I can also see my image in the Registry Container:
https://console.cloud.google.com/gcr/images/docker-ml-dl-xxxxx

so far so good. The issue is when I try to run this image from cloudshell:

xxxxx@cloudshell:~ (docker-ml-dl-xxxxx)$ docker run gcr.io/docker-ml-dl-xxxxx/docker-anaconda-env-ml-dl
Unable to find image 'gcr.io/docker-ml-dl-xxxx/docker-anaconda-env-ml-dl:latest' locally
latest: Pulling from docker-ml-dl-xxxx/docker-anaconda-env-ml-dl
993c50d47469: Pull complete
c71c2bfd82ad: Pull complete
05fbbe050330: Pull complete
5586ce1e5329: Pull complete
1faf1ec50c57: Pull complete
fda25b84aec7: Pull complete
b5b4ca70f42c: Extracting [=======================>                           ]    708MB/1.522GB
0088935a1845: Download complete
36f80eb6aa84: Download complete
b08b38d2d4a3: Download complete
5ae3364fe2cf: Download complete
25da48fc753b: Downloading [==================================================>]  5.857GB/5.857GB
302cfeb76ade: Download complete
1f6d69ed4c84: Download complete
58c798a01f92: Download complete
docker: write /var/lib/docker/tmp/GetImageBlob997013344: no space left on device.
See 'docker run --help'.

Ok so my docker image is to big to be run from cloudshell.
Is this correct ?

What are the other/best option ? (to be 100% I can run the docker image on my Mac)

  • creating a custom VM
  • with 10 GB storage
  • install all software needed on this VM: docker gcloud ...

I need to devellop and run Machine Learning and Deep Learning code (this is the exploration phase, not the deployment phase with kubernetes).

Is this the best work on the cloud ?

1
6GB is ridiculously huge for a docker image. Does it really need to be that big?SiHa
Question has nothing to do with machine-learning - kindly do not spam the tag (removed).desertnaut
yes, this is huge. I have a acaconda env with a lot of packages and config file (spacy, nltk). Clearly this need to be optimize but this is not the question for the moment. Yes, this is not a ML topic but I want to know the best way to do exploration work on ML on the cloud. Focus is in ML, not sowtare dev on a 300 MB RedHat docker image.
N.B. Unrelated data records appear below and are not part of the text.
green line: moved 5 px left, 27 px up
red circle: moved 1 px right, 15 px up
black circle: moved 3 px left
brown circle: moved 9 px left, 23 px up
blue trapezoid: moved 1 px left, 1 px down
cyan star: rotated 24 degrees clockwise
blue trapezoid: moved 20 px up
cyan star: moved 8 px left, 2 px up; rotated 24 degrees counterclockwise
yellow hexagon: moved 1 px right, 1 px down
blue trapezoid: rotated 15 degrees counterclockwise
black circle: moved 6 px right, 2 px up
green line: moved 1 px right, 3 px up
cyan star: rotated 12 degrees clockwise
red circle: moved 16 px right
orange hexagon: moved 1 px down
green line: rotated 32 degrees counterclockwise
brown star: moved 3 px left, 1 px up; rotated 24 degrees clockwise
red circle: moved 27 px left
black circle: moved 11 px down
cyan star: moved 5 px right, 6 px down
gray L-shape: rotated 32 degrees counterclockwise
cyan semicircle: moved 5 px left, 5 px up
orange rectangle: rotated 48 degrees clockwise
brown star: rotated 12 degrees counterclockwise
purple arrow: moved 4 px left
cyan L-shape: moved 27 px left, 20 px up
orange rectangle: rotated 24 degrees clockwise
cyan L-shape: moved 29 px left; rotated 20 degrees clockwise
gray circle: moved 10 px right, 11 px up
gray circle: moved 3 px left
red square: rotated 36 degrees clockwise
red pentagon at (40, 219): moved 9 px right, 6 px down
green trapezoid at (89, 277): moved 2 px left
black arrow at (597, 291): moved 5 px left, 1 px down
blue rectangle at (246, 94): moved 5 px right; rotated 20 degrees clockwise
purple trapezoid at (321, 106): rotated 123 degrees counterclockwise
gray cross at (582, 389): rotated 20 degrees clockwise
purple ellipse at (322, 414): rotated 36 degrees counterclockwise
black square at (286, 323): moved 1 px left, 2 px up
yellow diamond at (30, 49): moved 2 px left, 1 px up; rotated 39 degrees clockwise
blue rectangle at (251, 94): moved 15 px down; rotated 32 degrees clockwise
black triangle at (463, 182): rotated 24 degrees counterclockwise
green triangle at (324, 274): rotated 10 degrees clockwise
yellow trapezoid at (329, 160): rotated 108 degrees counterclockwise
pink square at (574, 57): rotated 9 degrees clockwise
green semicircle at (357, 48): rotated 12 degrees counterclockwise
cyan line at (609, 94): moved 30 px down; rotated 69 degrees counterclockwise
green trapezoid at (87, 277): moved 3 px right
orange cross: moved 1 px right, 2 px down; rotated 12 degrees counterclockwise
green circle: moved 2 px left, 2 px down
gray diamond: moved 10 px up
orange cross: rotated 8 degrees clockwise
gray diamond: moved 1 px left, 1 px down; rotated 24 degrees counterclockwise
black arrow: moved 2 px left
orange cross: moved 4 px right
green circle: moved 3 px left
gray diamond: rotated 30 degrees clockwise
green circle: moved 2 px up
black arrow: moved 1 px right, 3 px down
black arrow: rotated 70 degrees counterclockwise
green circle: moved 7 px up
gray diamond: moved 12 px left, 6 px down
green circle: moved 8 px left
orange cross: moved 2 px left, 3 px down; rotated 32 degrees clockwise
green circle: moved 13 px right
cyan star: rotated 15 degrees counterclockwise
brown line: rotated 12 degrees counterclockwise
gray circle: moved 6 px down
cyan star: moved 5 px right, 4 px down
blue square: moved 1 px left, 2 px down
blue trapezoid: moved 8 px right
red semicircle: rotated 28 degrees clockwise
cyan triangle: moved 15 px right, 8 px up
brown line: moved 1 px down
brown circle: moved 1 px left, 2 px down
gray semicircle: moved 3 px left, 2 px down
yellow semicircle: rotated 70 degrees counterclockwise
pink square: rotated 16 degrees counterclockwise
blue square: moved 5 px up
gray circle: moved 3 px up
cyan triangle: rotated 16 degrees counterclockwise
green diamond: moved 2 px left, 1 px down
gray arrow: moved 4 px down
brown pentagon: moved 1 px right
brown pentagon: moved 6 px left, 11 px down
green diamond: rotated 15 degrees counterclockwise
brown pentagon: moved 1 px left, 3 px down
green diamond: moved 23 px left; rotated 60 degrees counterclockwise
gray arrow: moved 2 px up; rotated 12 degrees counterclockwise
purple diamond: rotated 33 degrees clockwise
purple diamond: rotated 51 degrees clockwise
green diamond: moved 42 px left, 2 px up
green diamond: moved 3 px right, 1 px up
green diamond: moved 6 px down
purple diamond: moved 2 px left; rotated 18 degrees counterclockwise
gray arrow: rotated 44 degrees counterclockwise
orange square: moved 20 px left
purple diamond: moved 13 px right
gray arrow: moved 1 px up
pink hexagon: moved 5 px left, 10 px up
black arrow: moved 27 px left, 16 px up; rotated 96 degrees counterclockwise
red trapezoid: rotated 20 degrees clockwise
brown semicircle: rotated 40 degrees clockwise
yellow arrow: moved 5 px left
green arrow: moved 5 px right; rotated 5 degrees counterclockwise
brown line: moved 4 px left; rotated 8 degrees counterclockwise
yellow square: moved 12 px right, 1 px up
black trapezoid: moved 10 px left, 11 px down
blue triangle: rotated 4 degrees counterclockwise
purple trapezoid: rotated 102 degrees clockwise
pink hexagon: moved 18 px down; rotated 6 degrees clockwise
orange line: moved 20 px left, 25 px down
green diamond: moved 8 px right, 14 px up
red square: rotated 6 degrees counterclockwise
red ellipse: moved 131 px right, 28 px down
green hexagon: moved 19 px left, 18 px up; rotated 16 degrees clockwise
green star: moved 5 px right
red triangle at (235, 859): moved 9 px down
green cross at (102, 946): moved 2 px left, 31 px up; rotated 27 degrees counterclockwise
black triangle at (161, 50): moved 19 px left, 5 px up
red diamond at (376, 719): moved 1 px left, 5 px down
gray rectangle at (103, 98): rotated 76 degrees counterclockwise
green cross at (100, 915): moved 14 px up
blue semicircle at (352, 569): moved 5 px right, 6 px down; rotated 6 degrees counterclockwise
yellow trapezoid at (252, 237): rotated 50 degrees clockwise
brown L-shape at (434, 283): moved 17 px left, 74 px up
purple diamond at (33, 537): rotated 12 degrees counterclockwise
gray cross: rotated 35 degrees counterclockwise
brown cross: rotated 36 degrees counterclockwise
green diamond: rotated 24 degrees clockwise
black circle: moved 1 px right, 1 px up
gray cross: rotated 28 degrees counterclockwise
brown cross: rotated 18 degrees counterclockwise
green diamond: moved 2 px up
This why i added the tag but this was not a good. Thanks for the clean-up.Dr. Fabien Tarrade
Cloud Shell provides you with 5 GB of total disk space. Why are you trying to run a container in Cloud Shell?John Hanley
What is your proposal to develop a DL NLP code that need an Anaconda python env including a lot of ML packages like Tensorflow Keras, SHAP, LIME (and seems to be few GB, don't asked me why and I am looking into it as well) and for which the data are stored in BigQuery (200 GB). I am not talking about running the code in production. I am new on the Cloud. I know how I will do that on an Hadoop Data Lake. Looking forward for best pratice and proposal.Dr. Fabien Tarrade

1 Answers

1
votes

The docker image is too big to run on Cloud Shell. You might run it on Kubernetes or Compute Engine instead, but since you're still in the early stages and you've already said you can run the tools you need locally, then this might not be necessary for your needs. Looking into the future, when you're more concerned with performance, you might want to consider a solution such as Cloud ML Engine or BigQuery ML.